## WHAT IS REQUIRED:
Print the records below exactly, from the line containing "root of tail: (407, 186)" down to the line containing "right elbow: (252, 167)", both lines included, and omit every picture.

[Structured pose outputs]
-- -- --

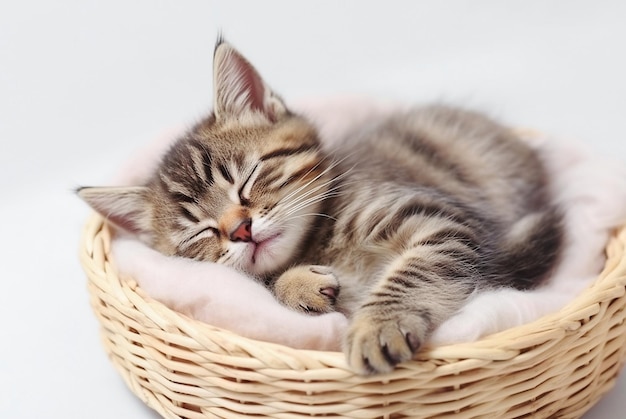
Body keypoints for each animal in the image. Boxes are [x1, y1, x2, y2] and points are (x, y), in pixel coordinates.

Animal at [77, 38, 560, 374]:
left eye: (246, 179)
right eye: (200, 231)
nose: (240, 230)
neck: (318, 241)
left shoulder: (442, 219)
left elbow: (416, 270)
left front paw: (376, 326)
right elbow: (267, 283)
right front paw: (300, 286)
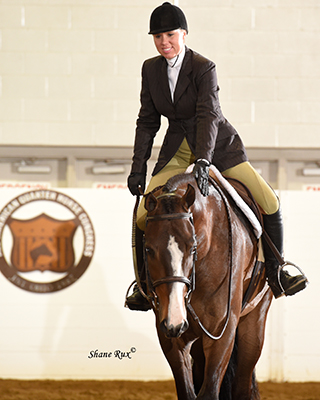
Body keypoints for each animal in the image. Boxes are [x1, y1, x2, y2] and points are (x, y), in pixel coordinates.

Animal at [142, 173, 272, 400]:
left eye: (192, 247)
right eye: (148, 249)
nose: (175, 319)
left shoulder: (222, 331)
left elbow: (209, 392)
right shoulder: (170, 334)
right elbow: (187, 391)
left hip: (254, 326)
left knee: (242, 386)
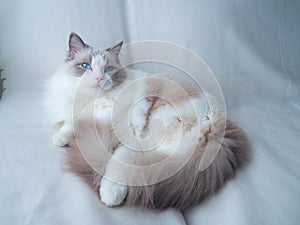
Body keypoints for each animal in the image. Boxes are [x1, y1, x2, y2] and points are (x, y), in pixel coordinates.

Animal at [44, 32, 251, 210]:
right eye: (86, 66)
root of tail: (220, 129)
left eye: (108, 69)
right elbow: (69, 126)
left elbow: (116, 166)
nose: (99, 78)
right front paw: (60, 138)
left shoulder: (129, 140)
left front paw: (110, 194)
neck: (93, 103)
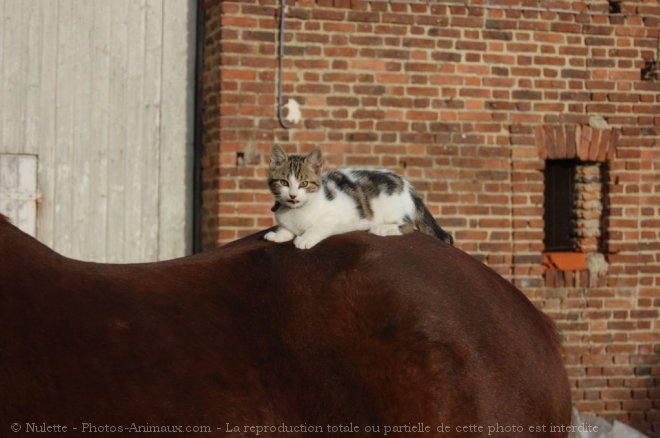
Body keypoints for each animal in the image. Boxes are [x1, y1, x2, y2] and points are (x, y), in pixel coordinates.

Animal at [262, 145, 454, 250]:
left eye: (304, 183)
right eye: (284, 182)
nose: (293, 195)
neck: (298, 211)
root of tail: (407, 186)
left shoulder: (335, 216)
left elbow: (319, 227)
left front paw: (305, 239)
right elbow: (286, 229)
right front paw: (277, 235)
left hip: (392, 206)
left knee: (408, 225)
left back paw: (381, 229)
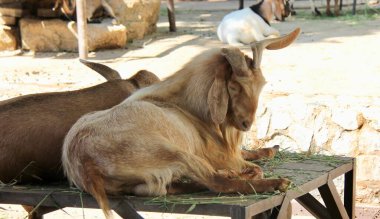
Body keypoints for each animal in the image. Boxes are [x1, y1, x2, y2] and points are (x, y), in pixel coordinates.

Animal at [61, 27, 300, 217]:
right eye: (234, 86)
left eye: (260, 84)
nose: (246, 124)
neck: (189, 109)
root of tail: (86, 163)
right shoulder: (219, 156)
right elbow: (252, 167)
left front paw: (271, 149)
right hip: (174, 153)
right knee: (217, 183)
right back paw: (277, 182)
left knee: (170, 188)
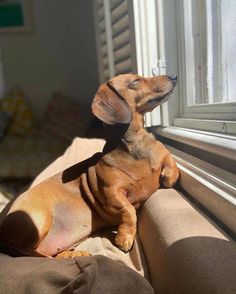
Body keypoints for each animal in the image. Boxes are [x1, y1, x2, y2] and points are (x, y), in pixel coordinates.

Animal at [0, 73, 178, 258]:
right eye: (135, 81)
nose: (173, 76)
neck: (135, 144)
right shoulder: (111, 193)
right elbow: (129, 210)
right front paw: (125, 237)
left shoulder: (162, 154)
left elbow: (170, 160)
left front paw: (169, 176)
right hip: (38, 219)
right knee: (31, 253)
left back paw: (73, 254)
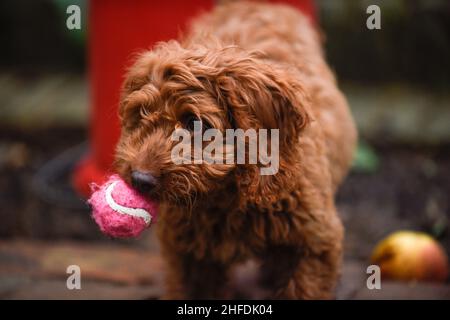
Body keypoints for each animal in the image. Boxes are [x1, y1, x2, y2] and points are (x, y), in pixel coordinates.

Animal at [114, 1, 356, 298]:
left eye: (194, 123)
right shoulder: (187, 253)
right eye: (141, 113)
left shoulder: (315, 243)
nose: (140, 179)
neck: (228, 194)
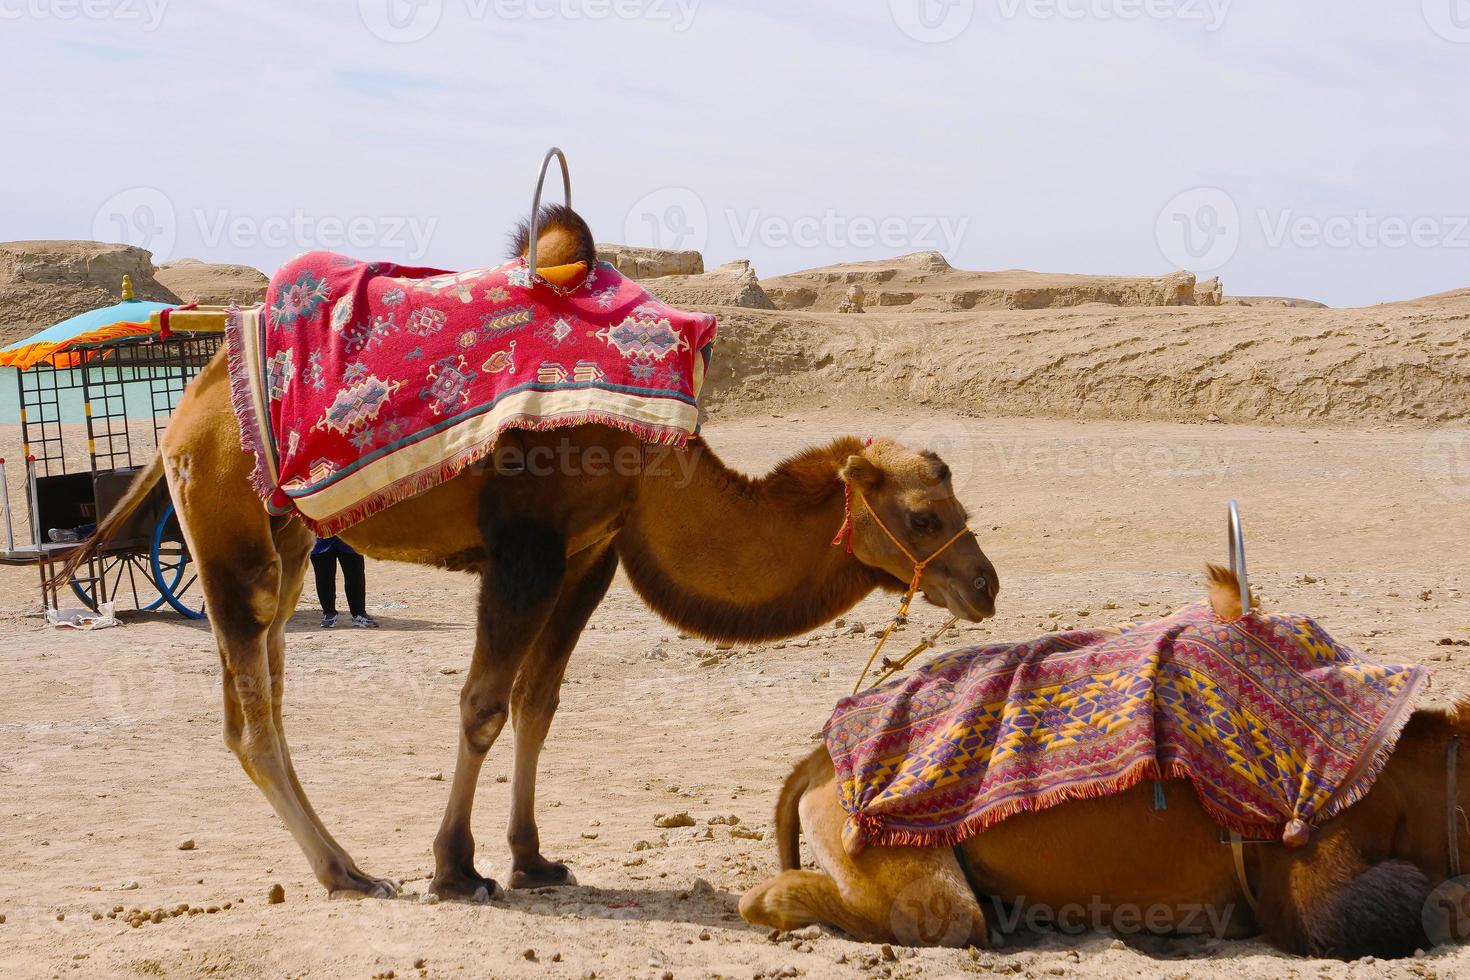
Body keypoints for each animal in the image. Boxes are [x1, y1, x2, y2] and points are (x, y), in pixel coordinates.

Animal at [60, 207, 999, 905]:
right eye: (922, 515)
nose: (984, 583)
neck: (659, 469)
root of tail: (188, 408)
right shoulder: (528, 547)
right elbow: (482, 703)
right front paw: (455, 868)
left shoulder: (591, 552)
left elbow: (536, 704)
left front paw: (532, 859)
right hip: (230, 539)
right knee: (255, 719)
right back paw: (349, 871)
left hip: (285, 546)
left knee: (262, 699)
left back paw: (343, 863)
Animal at [746, 567, 1458, 957]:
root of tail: (820, 757)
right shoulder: (1302, 851)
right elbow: (1375, 910)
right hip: (891, 853)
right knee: (930, 916)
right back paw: (771, 904)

-- -- --

## YOUR SOLUTION:
root of tail: (407, 186)
left shoulder: (335, 216)
left elbow: (319, 227)
left front paw: (305, 239)
right elbow: (286, 229)
right front paw: (277, 235)
left hip: (392, 206)
left knee: (408, 225)
left back paw: (381, 229)
Body keypoints for each animal in the image. Boxes are [x1, y1, x2, y2] and points are (x, y), in pixel coordinates.

Animal at [61, 27, 300, 217]:
right eye: (234, 86)
left eye: (260, 84)
nose: (246, 124)
neck: (189, 109)
root of tail: (86, 163)
right shoulder: (219, 156)
right elbow: (252, 167)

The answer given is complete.